I feel this chronic, frazzled way of operating reverberating through every synapse.
“We touch our phones 2,617 times every twenty-four hours.” ~ Johann Hari, Stolen Focus
Well, it’s no wonder I’m tested to string two thoughts together these days. The work has become setting clear boundaries around phone usage, procuring chunks of tech-free time and vigilantly carving quiet, empty space—free of distractions. This is harder than it sounds. Exhausting really. But vital to remaining human.
I certainly feel much more like a real skin-and-bone anthropoid in my own life. The one that rambles on right in front of me before being plugged into the algorithm. The pure place where I live quietly, unannounced and unlatch myself from the tendrils of relentless marketing and manipulation. Sometimes, often, social media feels more like shopping than entertainment and almost always makes me feel bad about myself.

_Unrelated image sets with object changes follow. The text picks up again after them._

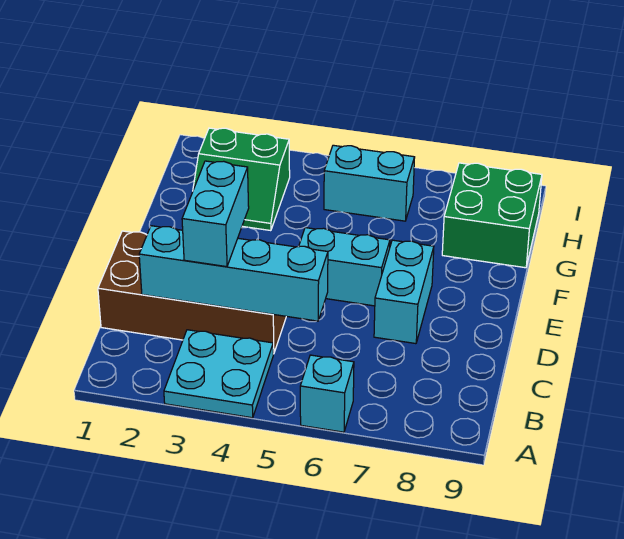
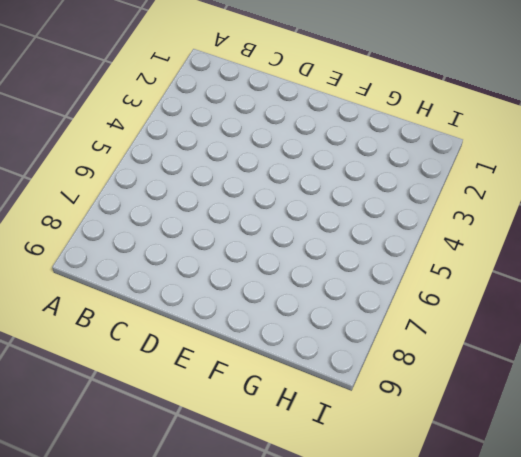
none -> cyan 2x2 plate [164,330,273,418]
none -> cyan 1x1 brick [300,355,354,432]

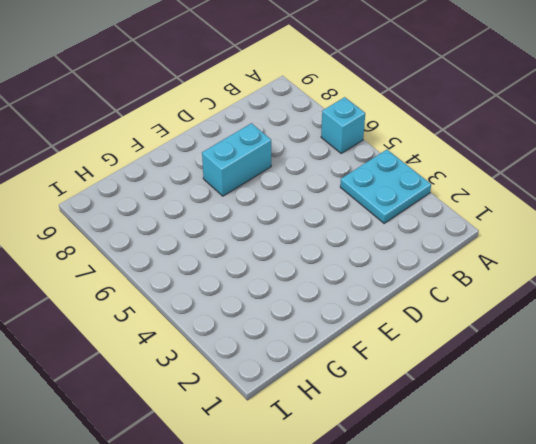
none -> brown 2x4 brick [98,231,286,354]
none -> cyan 1x2 brick [299,228,390,306]

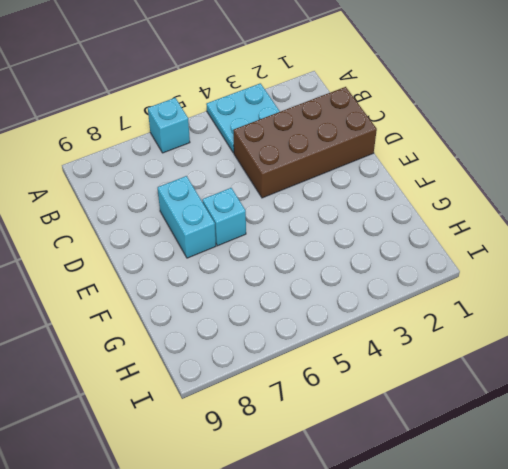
cyan 1x1 brick [202,188,246,246] -> cyan 1x2 brick [299,228,390,306]
none -> green 2x2 slope [193,128,290,231]
none -> green 2x2 brick [442,163,542,268]

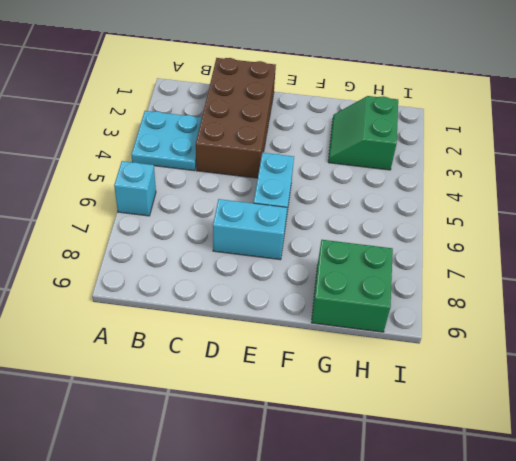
none -> cyan 1x2 brick [324,145,415,221]
none -> cyan 1x4 brick [139,226,328,321]

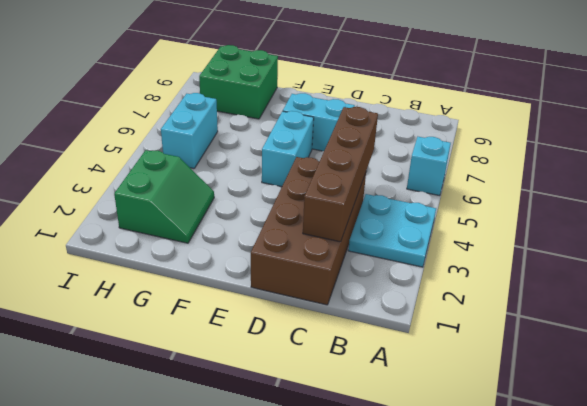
brown 1x4 brick [303,107,378,242] -> cyan 1x4 brick [139,226,328,321]
none -> cyan 1x2 brick [182,161,249,267]

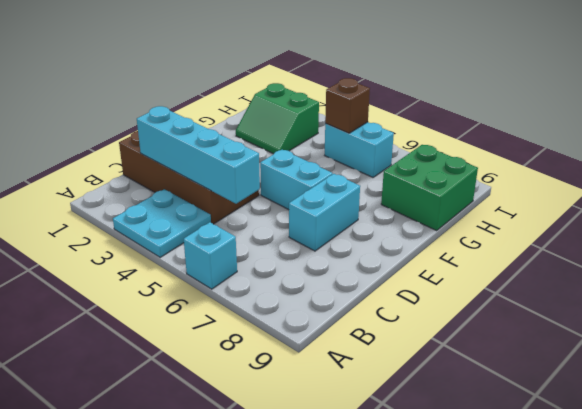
brown 1x1 brick [325,78,370,133] -> none
none -> cyan 1x2 brick [182,161,249,267]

I admit I’m part of the marketing machine. I willingly (and sometimes eagerly) participate as someone who shares and sells their work online.
And, let’s be clear, it’s not like I’m above enjoying the attention! Comments make me feel high. My closest friends live across the world and Telegram has all my secrets banked by now. Giving and receiving love in the virtual realms is often more comfortable for me than establishing deep levels of intimacy in my own life. I’ve realized I can only handle very few in-person friendships that require me to put on clothes and leave the house from time to time.
Still, I find myself scattered. Challenged to sit still and read an entire book chapter. These micro blogs are a product of my ever-shortening attention span.
My soul craves breaks from the dopamine hit of double taps.
This year, I self-published my first 99 micro blogs in a collection called Come Out & Play. I started hiking and going to yoga (after three years of wanting to). I recorded an audiobook. That was my life, being lived. Most of it within the aged pink brick of my desert home with orangey brown wood beam ceilings above my head. In the company of cats. Amidst green, growing things.
I used to get unnerved at the thought of a quiet life because, well, aren’t we supposed to want more? Exposure? Accolades? Renown?
But over these years of writing, before any grand success, I’ve seamlessly sunk into this whispered way of being. It hasn’t been without struggle but I’ve found grace within it. Coming to know myself so I can course correct when internal imbalances become even slightly pronounced in outer life. Everything is subtle, nuanced. Most of my experience is imperceptible to others.
All of it online is manufactured. Sure, it’s genuine—a reflection of me in the virtual world. But I created it to look and feel a certain way, just like we all do. How bizarre, to admit that to ourselves.